Free Angioplasty for Poor Patients by Bengaluru Doctor
Free Angioplasty for Poor Patients by Bengaluru Doctor

"I have been wanting to treat the poor free as they can't afford the prohibitive cost of quality treatment," Kiron Varghese, head of cardiology at St John's Medical College & Hospital, told IANS.

With funds raised from friends and well-wishers, Varghese, 59, will perform about 30 angioplasty surgeries on the heart patients of the economically weaker sections over a month, till February 19.
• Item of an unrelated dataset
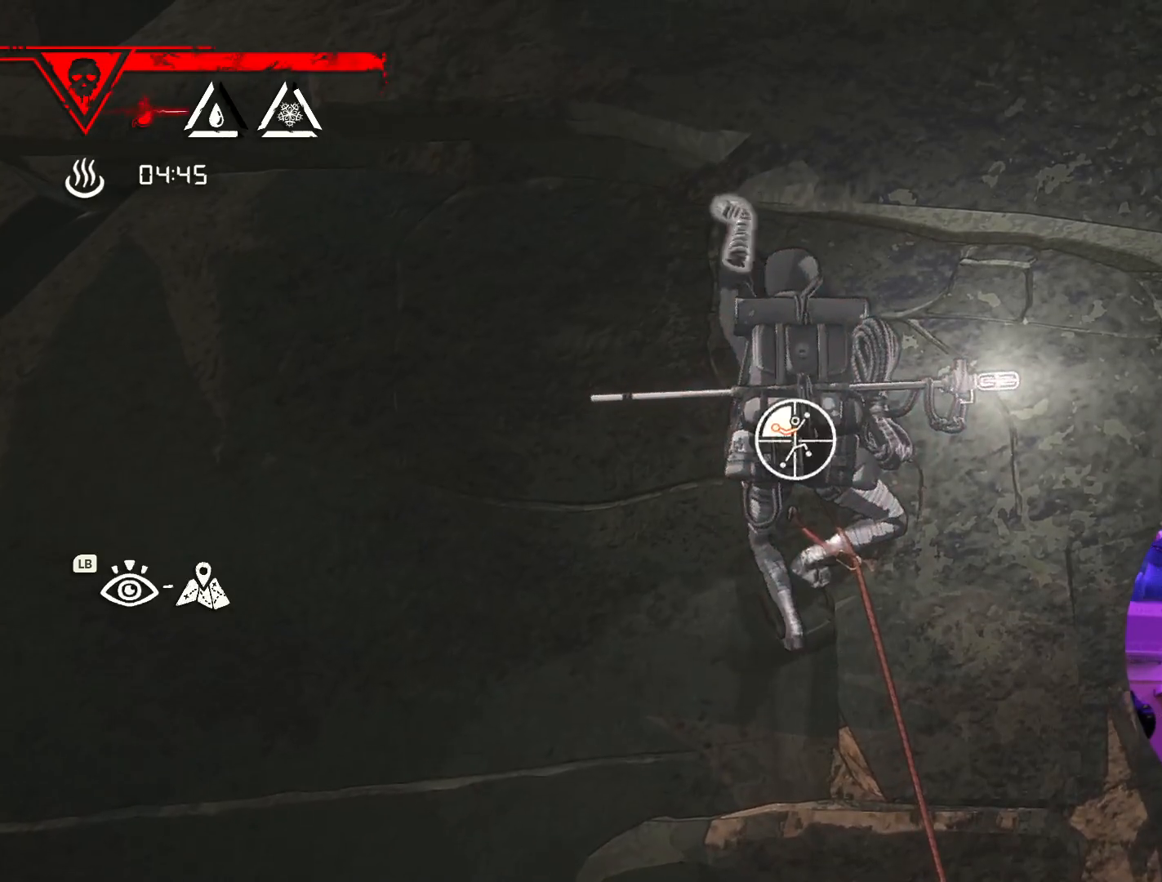
{"dt_ms": 500, "buttons": ["R1"], "left_stick": "center", "right_stick": "center", "events": [[283, "left_stick", "center"]]}
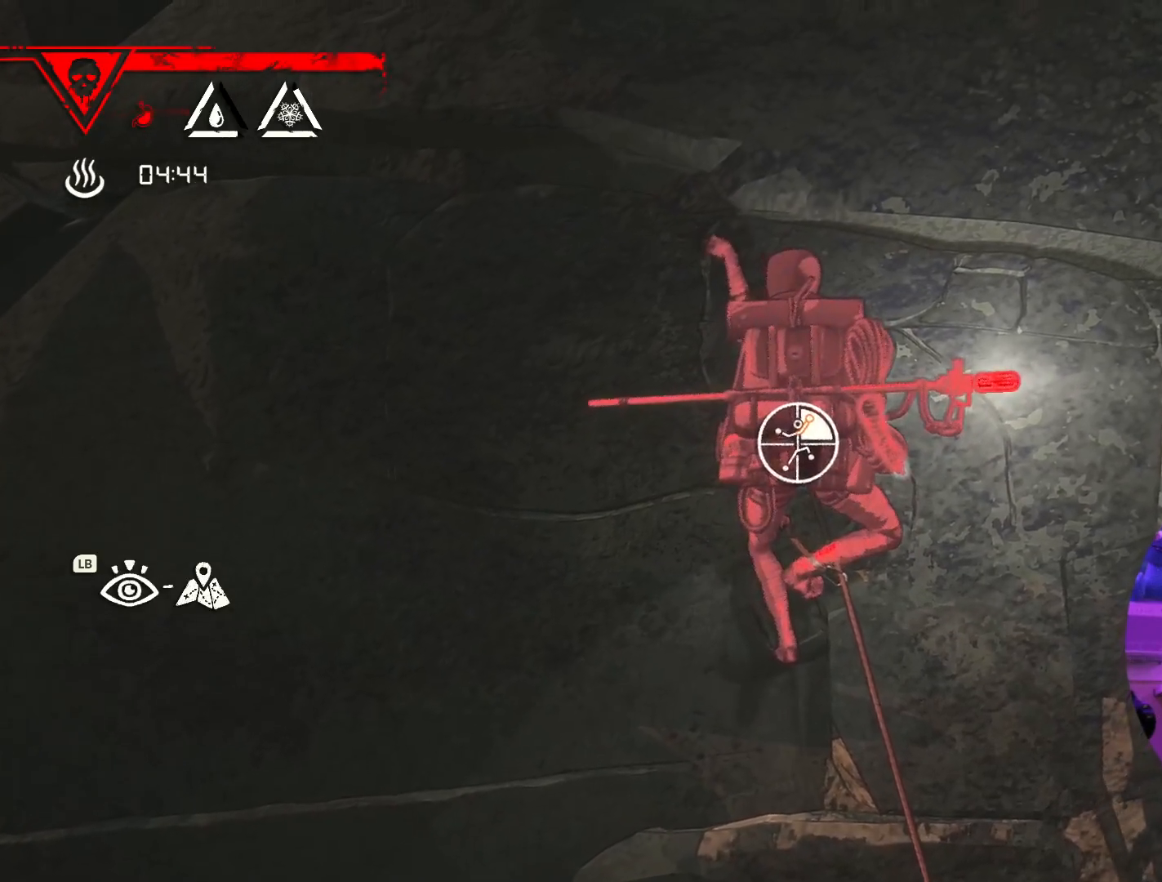
{"dt_ms": 500, "buttons": ["R1"], "left_stick": "down", "right_stick": "center", "events": [[133, "left_stick", "down"]]}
Angioplasty, which involves insertion of a tube or a stent to widen blocked arteries, costs Rs 1-2 lakh at private hospitals.

"As only a limited number of surgeries can be performed with the funds raised, younger patients and breadwinners of their families will get preference for the surgery," said Varghese.

One arterial block of each patient will be cleared through angioplasty so as to benefit the maximum numbers.

Patients requiring immediate surgery will be selected through a screening process.

According to the World Health Organisation (WHO), Indians suffer most from cardiovascular diseases globally, with a fifth of deaths due to heart ailments in the Indian subcontinent.

Awareness of the dreaded disease, however, is low, especially in rural areas, a study commissioned by global medical technology trade association Advanced Medical Technology Association (AdvaMed), found.

Though the cost of an angioplasty at state-run hospitals is less than in private hospitals, shortage of catheterization laboratories (an examination room with imaging equipment to visualize heart's arteries) and dearth of skilled cardiologists, make them unable to meet the demand and risk a heart patient's life, said the AdvaMed study released last year.

"The arterial blocks are more common among men in the 40-60 age group," added Varghese.